● **TEXTE DE LA PAGE**:

Le dernier film de Francis Legault est d’une grande beauté. Visuellement, l’expérience du réalisateur dans la mise en images des pratiques cuisinières et artisanales se traduit par une capacité à faire très bien sentir la texture, le travail manuel lié au temps des sucres. Sur le plan auditif, l’anecdote inaugurale de Fred Pellerin racontant la symphonie qu’il a entendu, silencieux au milieu d’une érablière de 250 arbres coulant chacun à son rythme propre, donne le ton à la construction attentive d’une trame sonore enveloppante. L’ancêtre Gilles Vigneault qui pousse un « Les gens de mon pays » presqu’a capella à côté d’un poêle à bois m’a même tiré une larme que je ne peux pas mettre sur le dos de ma conjonctivite hivernale.

● **SÉRIE D'EXERCICES**:
**A)** Répondez aux questions suivantes à partir de la critique.
(i) Combien d'arbres compte l'érablière évoquée dans l'anecdote de Fred Pellerin ?
(ii) Quelle chanson Gilles Vigneault interprète-t-il, et à côté de quoi ?
(iii) Dans quel domaine l'expérience du réalisateur est-elle mentionnée ?
**B)** Résumez la critique en deux phrases.
Appuyez-vous uniquement sur la critique.

● **Entrées de données recueillies**:

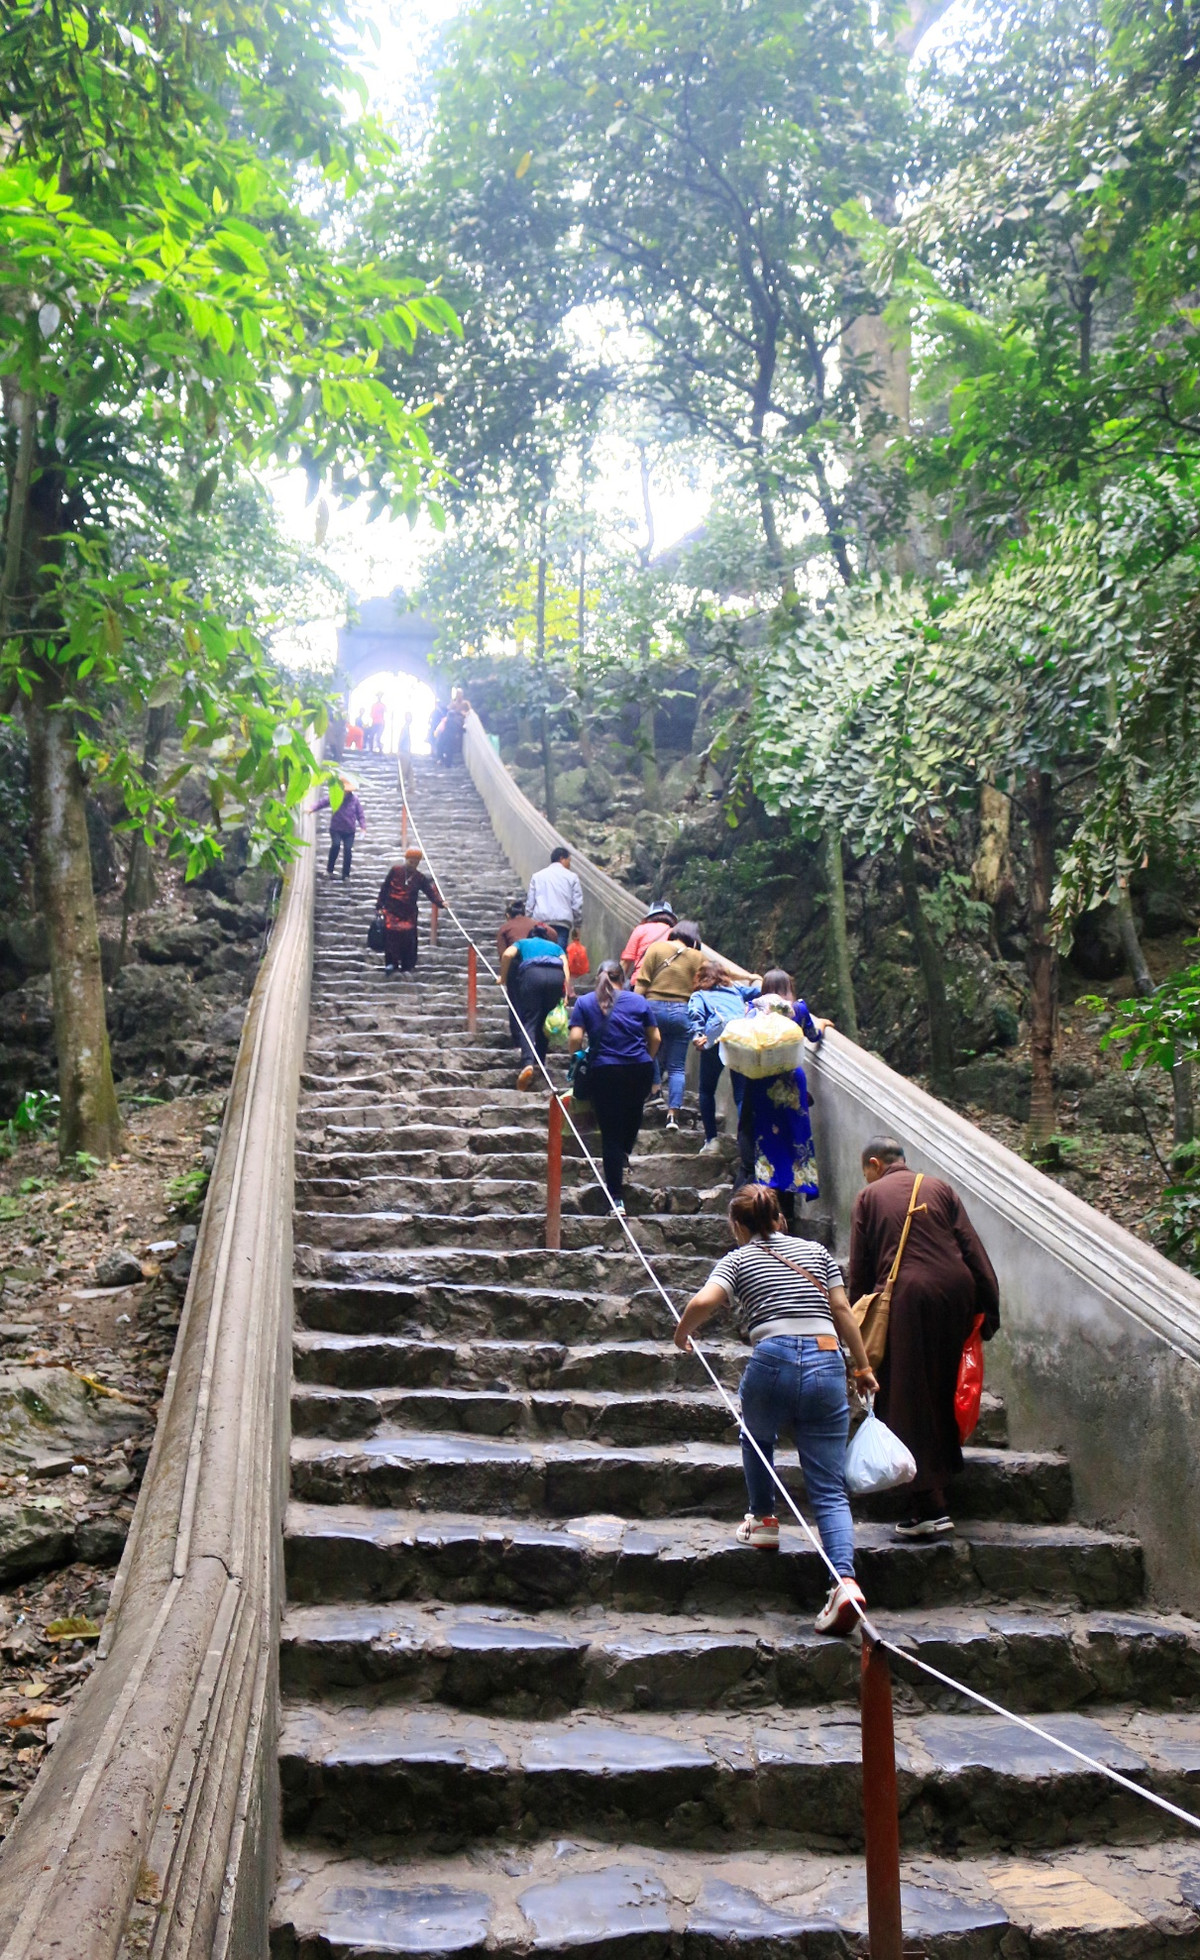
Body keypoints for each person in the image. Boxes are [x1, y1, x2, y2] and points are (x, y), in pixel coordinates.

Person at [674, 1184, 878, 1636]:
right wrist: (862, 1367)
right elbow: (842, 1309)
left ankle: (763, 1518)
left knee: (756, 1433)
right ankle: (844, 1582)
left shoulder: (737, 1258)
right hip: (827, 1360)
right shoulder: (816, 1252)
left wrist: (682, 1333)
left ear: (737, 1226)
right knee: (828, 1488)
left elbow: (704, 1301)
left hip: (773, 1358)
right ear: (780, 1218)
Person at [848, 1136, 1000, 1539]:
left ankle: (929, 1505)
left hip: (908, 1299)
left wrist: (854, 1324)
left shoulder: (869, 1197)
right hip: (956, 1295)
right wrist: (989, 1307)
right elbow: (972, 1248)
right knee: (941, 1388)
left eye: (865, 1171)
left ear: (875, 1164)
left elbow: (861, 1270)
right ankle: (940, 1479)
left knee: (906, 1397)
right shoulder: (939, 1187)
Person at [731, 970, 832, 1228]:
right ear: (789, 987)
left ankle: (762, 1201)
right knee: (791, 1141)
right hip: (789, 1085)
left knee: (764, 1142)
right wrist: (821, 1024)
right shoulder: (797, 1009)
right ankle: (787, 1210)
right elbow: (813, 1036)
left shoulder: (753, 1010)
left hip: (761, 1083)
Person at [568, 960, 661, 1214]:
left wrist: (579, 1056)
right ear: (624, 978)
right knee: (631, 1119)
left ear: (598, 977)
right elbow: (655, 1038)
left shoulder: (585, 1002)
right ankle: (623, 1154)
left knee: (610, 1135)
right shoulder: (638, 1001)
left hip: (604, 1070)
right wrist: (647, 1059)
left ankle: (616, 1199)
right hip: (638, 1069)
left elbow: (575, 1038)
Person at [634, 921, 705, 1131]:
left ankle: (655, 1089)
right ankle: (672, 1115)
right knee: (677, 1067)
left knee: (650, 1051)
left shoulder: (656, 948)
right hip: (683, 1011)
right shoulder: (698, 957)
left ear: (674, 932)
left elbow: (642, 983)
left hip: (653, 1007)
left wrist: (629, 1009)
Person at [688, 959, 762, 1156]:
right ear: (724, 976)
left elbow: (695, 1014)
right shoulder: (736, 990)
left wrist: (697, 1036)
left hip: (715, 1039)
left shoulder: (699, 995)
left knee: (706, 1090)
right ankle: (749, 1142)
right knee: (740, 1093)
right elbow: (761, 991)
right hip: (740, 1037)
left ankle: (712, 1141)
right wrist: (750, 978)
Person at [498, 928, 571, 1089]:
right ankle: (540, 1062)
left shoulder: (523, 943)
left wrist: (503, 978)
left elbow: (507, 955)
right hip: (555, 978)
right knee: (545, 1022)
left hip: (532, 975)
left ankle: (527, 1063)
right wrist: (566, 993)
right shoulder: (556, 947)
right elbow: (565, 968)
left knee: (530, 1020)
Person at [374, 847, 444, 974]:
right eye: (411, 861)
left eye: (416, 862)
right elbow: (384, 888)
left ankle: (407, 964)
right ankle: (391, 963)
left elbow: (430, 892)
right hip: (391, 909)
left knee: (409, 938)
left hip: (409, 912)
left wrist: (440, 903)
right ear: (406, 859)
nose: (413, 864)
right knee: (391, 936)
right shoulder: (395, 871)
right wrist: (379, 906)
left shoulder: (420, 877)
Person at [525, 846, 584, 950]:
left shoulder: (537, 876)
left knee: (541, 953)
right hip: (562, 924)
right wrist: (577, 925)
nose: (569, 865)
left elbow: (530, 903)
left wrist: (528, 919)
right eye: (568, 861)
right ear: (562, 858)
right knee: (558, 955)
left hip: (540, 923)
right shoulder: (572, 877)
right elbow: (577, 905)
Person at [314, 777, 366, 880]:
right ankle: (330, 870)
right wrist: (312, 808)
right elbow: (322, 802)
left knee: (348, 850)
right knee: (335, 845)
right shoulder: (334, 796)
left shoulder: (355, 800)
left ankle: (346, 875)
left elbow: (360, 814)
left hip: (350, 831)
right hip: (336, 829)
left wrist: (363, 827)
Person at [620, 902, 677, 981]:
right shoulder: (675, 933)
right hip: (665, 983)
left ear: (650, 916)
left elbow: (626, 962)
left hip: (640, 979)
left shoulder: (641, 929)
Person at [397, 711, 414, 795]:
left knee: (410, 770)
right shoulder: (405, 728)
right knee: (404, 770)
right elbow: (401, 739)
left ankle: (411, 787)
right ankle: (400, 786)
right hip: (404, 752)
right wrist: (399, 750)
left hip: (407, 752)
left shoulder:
* * *
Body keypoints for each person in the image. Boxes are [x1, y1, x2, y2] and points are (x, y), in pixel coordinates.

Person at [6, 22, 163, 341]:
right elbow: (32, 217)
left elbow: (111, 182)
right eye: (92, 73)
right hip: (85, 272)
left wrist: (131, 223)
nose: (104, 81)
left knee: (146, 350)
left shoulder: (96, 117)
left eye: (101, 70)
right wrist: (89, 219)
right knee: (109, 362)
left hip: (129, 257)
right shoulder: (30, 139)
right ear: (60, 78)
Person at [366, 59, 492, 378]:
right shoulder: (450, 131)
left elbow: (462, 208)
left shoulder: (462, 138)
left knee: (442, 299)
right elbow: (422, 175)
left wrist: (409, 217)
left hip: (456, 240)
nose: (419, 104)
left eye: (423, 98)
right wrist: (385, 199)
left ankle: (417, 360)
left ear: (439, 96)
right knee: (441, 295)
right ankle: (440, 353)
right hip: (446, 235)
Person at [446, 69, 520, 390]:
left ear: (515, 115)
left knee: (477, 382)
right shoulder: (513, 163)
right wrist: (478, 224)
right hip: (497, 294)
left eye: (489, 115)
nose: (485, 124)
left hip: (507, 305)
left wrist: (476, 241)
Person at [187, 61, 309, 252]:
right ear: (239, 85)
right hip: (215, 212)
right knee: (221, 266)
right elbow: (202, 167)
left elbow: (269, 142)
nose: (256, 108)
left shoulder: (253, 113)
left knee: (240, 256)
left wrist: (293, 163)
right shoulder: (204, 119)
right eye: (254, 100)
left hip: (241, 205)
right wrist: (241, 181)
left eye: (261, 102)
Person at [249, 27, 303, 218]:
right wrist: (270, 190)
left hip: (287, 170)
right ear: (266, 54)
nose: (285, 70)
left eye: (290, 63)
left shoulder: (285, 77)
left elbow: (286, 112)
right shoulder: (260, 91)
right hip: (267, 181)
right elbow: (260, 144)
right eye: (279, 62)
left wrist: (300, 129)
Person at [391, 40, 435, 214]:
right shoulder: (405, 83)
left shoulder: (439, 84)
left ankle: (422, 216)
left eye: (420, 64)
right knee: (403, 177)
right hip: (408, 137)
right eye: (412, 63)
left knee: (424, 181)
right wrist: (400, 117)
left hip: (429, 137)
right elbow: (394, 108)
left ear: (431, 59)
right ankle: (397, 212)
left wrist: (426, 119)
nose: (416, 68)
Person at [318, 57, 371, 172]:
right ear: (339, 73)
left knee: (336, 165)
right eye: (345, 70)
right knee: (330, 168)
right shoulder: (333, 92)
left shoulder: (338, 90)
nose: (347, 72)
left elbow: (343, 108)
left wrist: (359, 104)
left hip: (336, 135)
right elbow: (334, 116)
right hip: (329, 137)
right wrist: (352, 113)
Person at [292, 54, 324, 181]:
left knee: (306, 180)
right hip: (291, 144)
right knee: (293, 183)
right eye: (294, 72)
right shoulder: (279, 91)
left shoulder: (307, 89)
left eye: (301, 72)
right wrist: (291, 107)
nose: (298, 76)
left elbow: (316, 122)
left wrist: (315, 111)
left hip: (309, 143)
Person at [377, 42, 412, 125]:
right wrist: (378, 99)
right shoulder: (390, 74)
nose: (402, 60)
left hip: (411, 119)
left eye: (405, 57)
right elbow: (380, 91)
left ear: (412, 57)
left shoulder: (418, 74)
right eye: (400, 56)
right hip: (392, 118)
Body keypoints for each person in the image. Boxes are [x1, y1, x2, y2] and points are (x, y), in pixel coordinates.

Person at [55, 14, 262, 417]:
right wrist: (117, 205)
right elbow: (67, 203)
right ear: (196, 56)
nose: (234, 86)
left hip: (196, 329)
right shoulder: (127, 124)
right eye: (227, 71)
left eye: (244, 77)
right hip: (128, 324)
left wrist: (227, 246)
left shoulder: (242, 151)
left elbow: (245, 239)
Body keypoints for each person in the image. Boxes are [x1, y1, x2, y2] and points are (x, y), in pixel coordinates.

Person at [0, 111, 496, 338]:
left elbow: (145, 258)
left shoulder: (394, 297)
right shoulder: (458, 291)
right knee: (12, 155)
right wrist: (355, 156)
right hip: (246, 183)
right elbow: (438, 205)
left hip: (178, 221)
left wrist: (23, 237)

● **CORRIGÉ DES EXERCICES**:
**A)**
(i) L'érablière compte 250 arbres.
(ii) Il interprète « Les gens de mon pays », à côté d'un poêle à bois.
(iii) La mise en images des pratiques cuisinières et artisanales.

**B)** Le dernier film de Francis Legault est d'une grande beauté : l'expérience du réalisateur dans la mise en images des pratiques cuisinières et artisanales lui permet de faire bien sentir la texture et le travail manuel du temps des sucres. Sur le plan sonore, l'anecdote de Fred Pellerin sur la symphonie d'une érablière donne le ton à une trame enveloppante, et l'interprétation presque a capella de « Les gens de mon pays » par Gilles Vigneault a tiré une larme à la personne qui signe la critique.